The spinach was wilting in Marcus's refrigerator, dark green leaves turning translucent at the edges, much like whatever had once existed between us. I stood in his kitchen during the storm, watching lightning fracture the sky beyond the floor-to-ceiling windows, each flash illuminating the pool deck outside where we'd first said things we couldn't take back.

"You're still here," Marcus said from the doorway. His hat—that ridiculous fedora he'd started wearing after his promotion—sat crooked on his head. He thought it made him look like a creative director. It made him look like a midlife crisis in felt.

"The spinach," I said, gesturing vaguely toward the refrigerator. "It was organic. From the farmer's market. That weekend we drove upstate and pretended we were people who didn't hate each other."

Thunder shook the glass. Outside, the pool's surface churned in the wind, reflecting each lightning strike in violent bursts of white. We'd conceived his daughter in that pool, drunk on expensive tequila and the mistaken belief that loving someone meant tolerating their absence.

"She asked about you," Marcus said quietly. "Beatrice. At dinner tonight. She wanted to know why you don't come over anymore."

The cruelty of it—him telling me this now, when we'd already signed the papers, when the house was going on the market next week. The spinach had been my contribution to this kitchen. I'd filled his refrigerator with things that required care, attention, timely consumption. He'd filled my bed with his absence.

"Tell her the spinach died," I said. "Tell her sometimes things just forget how to live."
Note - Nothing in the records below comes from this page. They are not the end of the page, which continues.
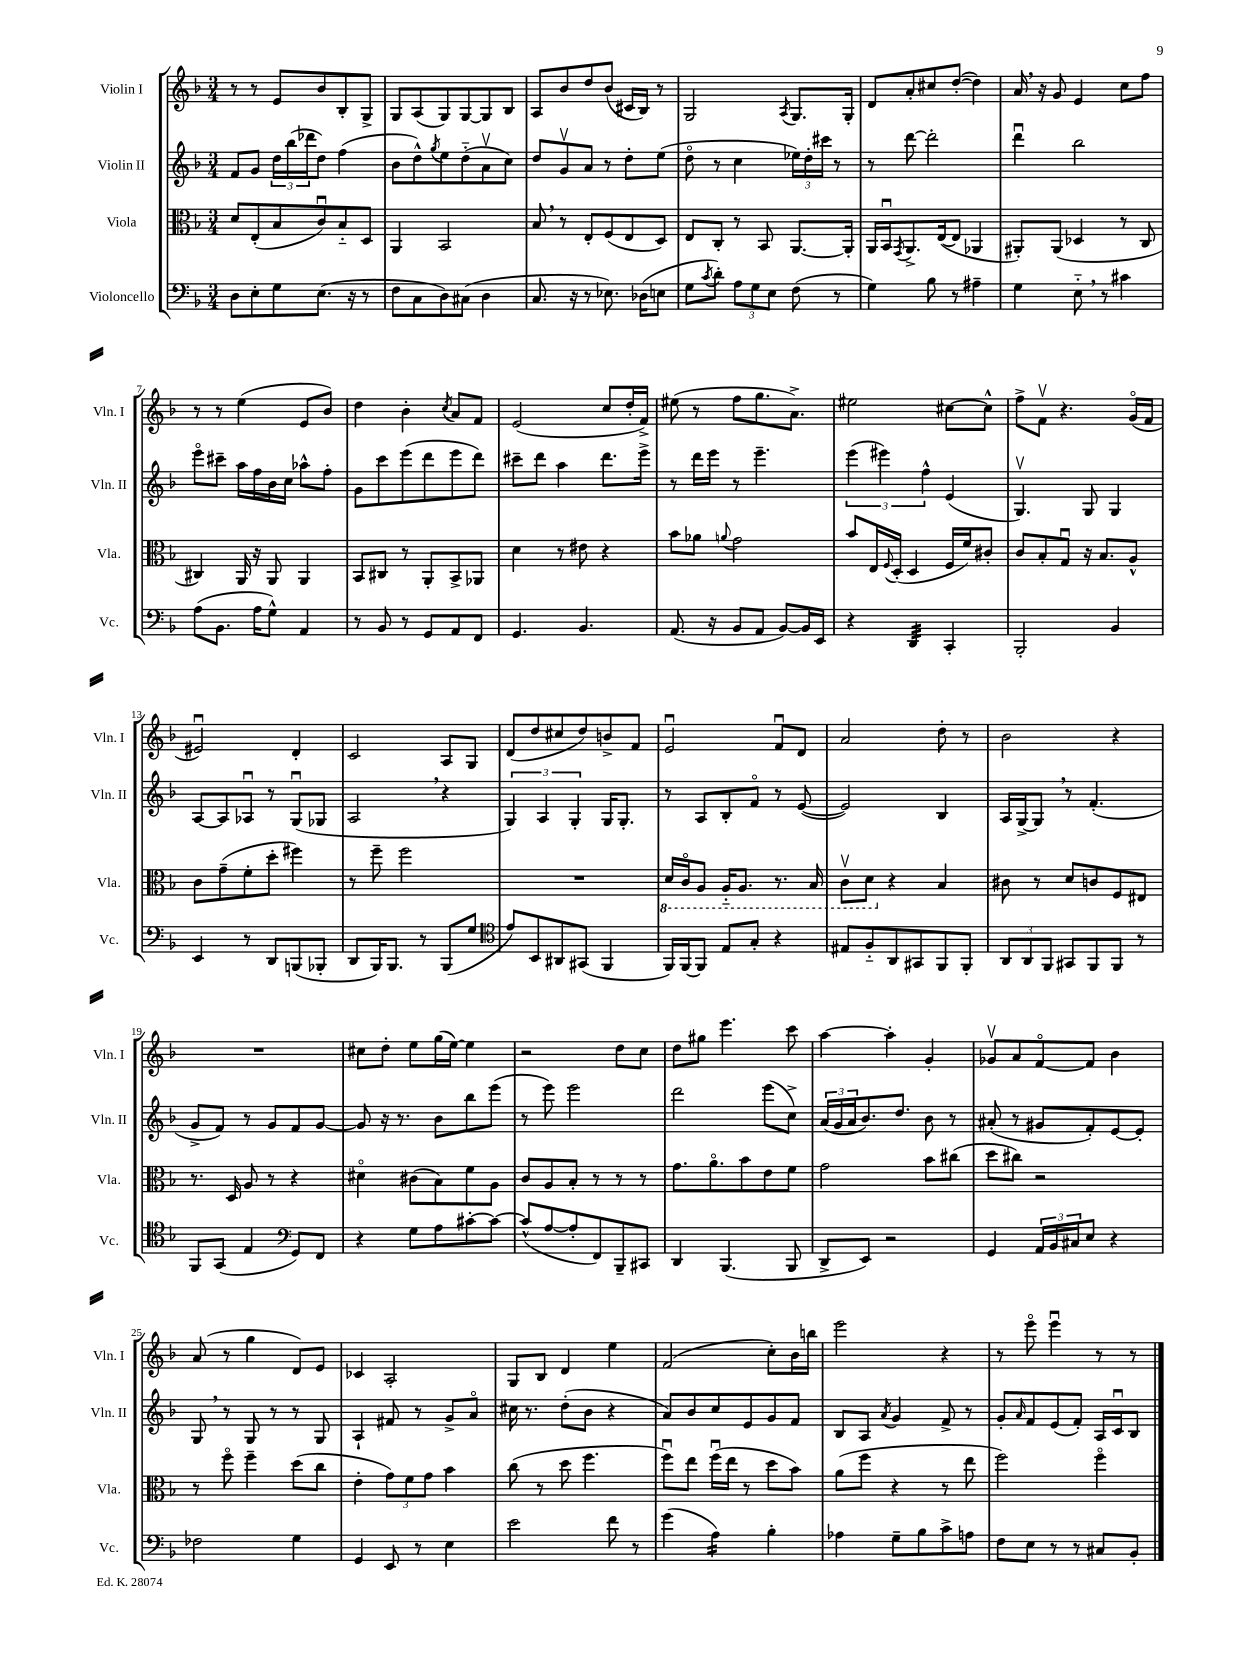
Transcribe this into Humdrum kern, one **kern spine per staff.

**kern	**kern	**kern	**kern
*staff4	*staff3	*staff2	*staff1
*clefF4	*clefC3	*clefG2	*clefG2
*k[b-]	*k[b-]	*k[b-]	*k[b-]
*M3/4	*M3/4	*M3/4	*M3/4
8D	8d	8f	8r
8E'	(8E'	8g	8r
8G	8B-	24dd	8e
.	.	(24bb-	.
.	.	24ddd-	.
(8.E	8cu)	8dd)	8b-
.	8B-'~	(4ff	8B-'
16r	.	.	.
8r	8D	.	8G^
=	=	=	=
8F	4AA	8b-	8G
8C	.	8dd^^)	(8A
.	.	8qgg	.
8D)	2BB-	8ee	8G)
(8C#	.	(8dd'~	[8G
4D	.	8av	8G]
.	.	8cc)	8B-
=	=	=	=
8.C	8B-	8dd	8A
.	8r	8gv	8b-
16r	.	.	.
8r	8E'	8a	8dd
8.E-)	(8F	8r	(8b-
.	8E	8dd'	16c#
(16D-	.	.	16B-)
8E	8D)	(8ee	8r
=	=	=	=
8G	8E	8ddo	2G
8qc	.	.	.
8d')	8C'	8r	.
12A	8r	4cc	.
12G	.	.	.
.	8BB-	.	.
12E	.	.	.
.	.	.	8qA
(8F	[8.AA	24ee-)	8.G
.	.	24dd'	.
.	.	24ccc#	.
8r	.	8r	.
.	16AA']	.	16G'
=	=	=	=
4G)	16AA	8r	8d
.	16BB-u	.	.
.	8qGG	.	.
.	8.AA^	[8ddd	8a'
8B-	.	2ddd']	8cc#
.	([16E	.	.
8r	8E]	.	([8dd'
4A#~	4AA-	.	4dd])
=	=	=	=
4G	8AA#')	4dddu	16a
.	.	.	16r
.	(8AA#	.	8g
8E'~	4D-	2bb-	4e
8r	.	.	.
4c#	8r	.	8cc
.	8C	.	8ff
=	=	=	=
(8A	4C#)	8eeeo	8r
8.BB-	.	8ccc#~	8r
.	16AA	16aa	(4ee
16A	16r	16ff	.
8G^^)	8AA	16b-	.
.	.	16cc	.
4AA	4AA	8aa-^^	8e
.	.	8ff'	8b-)
=	=	=	=
8r	8BB-	8g	4dd
8BB-	8C#	8ccc	.
8r	8r	(8eee	4b-'
8GG	8AA'	8ddd	.
.	.	.	8qcc
8AA	8BB-^	8eee	8a
8FF	8AA-	8ddd)	8f
=	=	=	=
4.GG	4d	8ccc#~	(2e
.	.	8ddd	.
.	8r	4aa	.
4.BB-	8e#	.	.
.	4r	8.ddd	8cc
.	.	.	16dd'
.	.	16eee^	16f^)
=	=	=	=
(8.AA	8b-	8r	(8ee#
.	8a-	16ddd	8r
16r	.	16eee	.
.	8qqa	.	.
8BB-	2g	8r	8ff
8AA	.	4.eee~	8.gg
[8BB-)	.	.	.
.	.	.	8.a^)
16BB-]	.	.	.
16EE	.	.	.
=	=	=	=
4r	8b-	(6eee	2ee#
.	16E	.	.
.	.	6eee#)	.
.	8qqF	.	.
.	(16D'	.	.
4DD	4D	.	.
.	.	6ff^^	.
4CC'	16F	(4e	[8cc#
.	16f)	.	.
.	8c#'	.	8cc#^^]
=	=	=	=
2BBB-'	8c	4.Gv)	8ff^
.	8B-'	.	8fv
.	8Gu	.	4.r
.	16r	8G	.
.	8.B-	.	.
4BB-	.	4G	.
.	8A^^	.	(16go
.	.	.	16f
=	=	=	=
4EE	8c	[8A	2e#u)
.	(8g~	8A]	.
8r	8f'	8A-u	.
8DD	8dd'	8r	.
(8BBB	4ff#)	(8Gu	4d'
8BBB-'	.	8G-	.
=	=	=	=
8DD	8r	2A	2c
16BBB-)	8ff~	.	.
8.BBB-	.	.	.
.	2ff	.	.
8r	.	.	.
(8BBB-	.	4r	8A
8G	.	.	8G
=	=	=	=
*clefC4	*	*	*
8e)	2.r	6G)	(8d
8BB-	.	.	8dd
.	.	6A	.
8AA#	.	.	8cc#
.	.	6G'	.
(8GG#	.	.	8dd)
4FF	.	16G	8b^
.	.	8.G'	.
.	.	.	8f
=	=	=	=
16FF)	16D	8r	2eu
[16FF	16Co	.	.
8FF]	8AA	8A	.
8E	16AA'~	8B-'	.
.	8.AA	.	.
8G'	.	8fo	.
4r	8.r	8r	8fu
.	.	([8e	8d
.	16BB-	.	.
=	=	=	=
8E#	8Cv	2e])	2a
8F'~	8D	.	.
8AA	4r	.	.
8GG#	.	.	.
8FF	4B-	4B-	8dd'
8FF'	.	.	8r
=	=	=	=
12AA	8c#	16A	2b-
.	.	[16G^	.
12AA	.	.	.
.	8r	8G]	.
12FF	.	.	.
8GG#	8d	8r	.
8FF	8c	(4.f'	.
8FF	8F	.	4r
8r	8E#	.	.
=	=	=	=
8FF	8.r	8g^	2.r
(8GG	.	8f)	.
.	16D	.	.
4E	8A	8r	.
.	8r	8g	.
*clefF4	*	*	*
8GG)	4r	8f	.
8FF	.	[8g	.
=	=	=	=
4r	4d#o	8g]	8cc#
.	.	16r	8dd'
.	.	8.r	.
8G	(8c#	.	8ee
8A	8B-)	8b-	(16gg
.	.	.	[16ee)
[8c#'	8f	8bb-	4ee]
8c#_	8A	(8eee	.
=	=	=	=
(8c#^^]	8c	8r	2r
[8A	8A	8eee)	.
8A']	8B-'	2eee	.
8FF)	8r	.	.
8BBB-~	8r	.	8dd
8CC#	8r	.	8cc
=	=	=	=
4DD	8.g	2ddd	8dd
.	.	.	8gg#
.	8.ao	.	.
(4.BBB-	.	.	4.eee
.	8b-	.	.
.	8e	(8eee	.
8BBB-	8f	8cc^)	8ccc
=	=	=	=
8DD^	2g	(24a	[4aa
.	.	24g	.
.	.	24a	.
8EE)	.	8.b-)	.
2r	.	.	4aa']
.	.	8.dd	.
.	8b-	8b-	4g'
.	(8cc#	8r	.
=	=	=	=
4GG	8dd	(8a#'	8g-v
.	8cc#)	8r	8a
24AA	2r	8g#	[8fo
24BB-	.	.	.
24C#	.	.	.
8E	.	8f')	8f]
4r	.	[8e	4b-
.	.	8e']	.
=	=	=	=
2F-	8r	8G	(8a
.	8ffo	8r	8r
.	4ff~	8G	4gg
.	.	8r	.
4G	(8dd	8r	8d)
.	8cc	8G	8e
=	=	=	=
4GG	4e'	4A`	4c-
8EE	12g)	8f#	2A'
.	12f	.	.
8r	.	8r	.
.	12g	.	.
4E	4b-	8g^	.
.	.	8ao	.
=	=	=	=
2e	(8cc	16cc#	8G
.	.	8.r	.
.	8r	.	8B-
.	8dd	(8dd'	4d
.	4.ff	8b-	.
8f	.	4r	4ee
8r	.	.	.
=	=	=	=
(4g	8ffu)	8a)	(2f
.	8ee	8b-	.
4A)	(16ffu	8cc	.
.	16ee	.	.
.	8r	8e	.
4B-'	8dd	8g	8cc')
.	8b-)	8f	16b-
.	.	.	16bb
=	=	=	=
4A-	(8a	8B-	2eee
.	8ff	8A	.
.	.	8qa	.
8G~	4r	4g	.
8B-	.	.	.
8c^	8r	8f^	4r
8A	8ee	8r	.
=	=	=	=
8F	2ff)	8g'	8r
.	.	16qqa	.
8E	.	8f	8eeeo
8r	.	(8e	4eeeu
8r	.	8f')	.
8C#	4ffo	16A	8r
.	.	16cu	.
8BB-'	.	8B-	8r
==	==	==	==
*-	*-	*-	*-
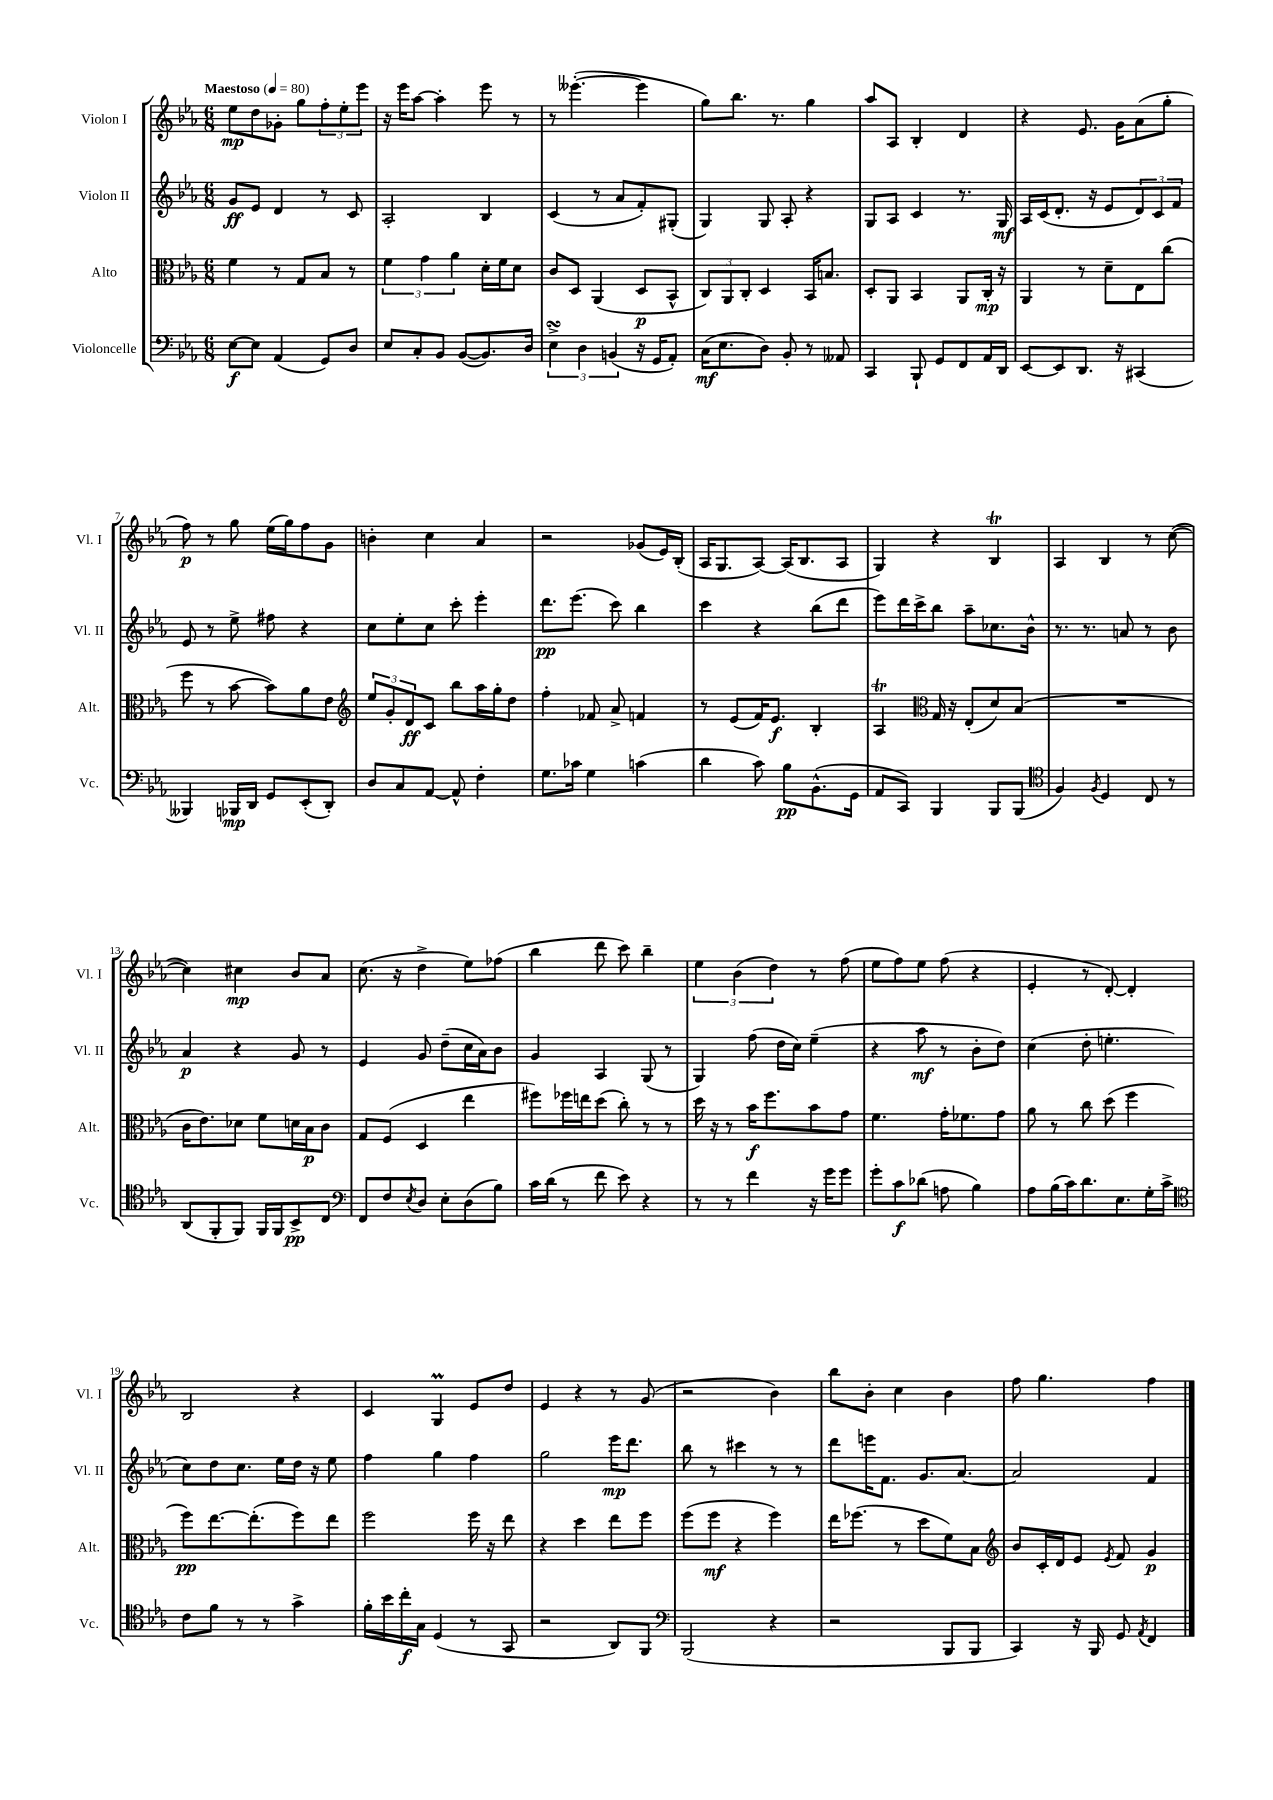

I walked to the window, watching my reflection ghost over the pool. Another lightning strike, closer this time. The power flickered. In the darkness, I almost reached for him, three years of muscle memory resisting deletion. But the lights surged back on, and there he was: a man in a hat, standing in a kitchen that was never really ours, while the woman he'd actually marry was probably already wondering why he was late.

"Goodbye, Marcus."

The spinach could stay. Let his new wife find it. Let her wonder who bought it, who it was for, what kind of person filled a refrigerator with things that needed so much attention from someone who had so little to give.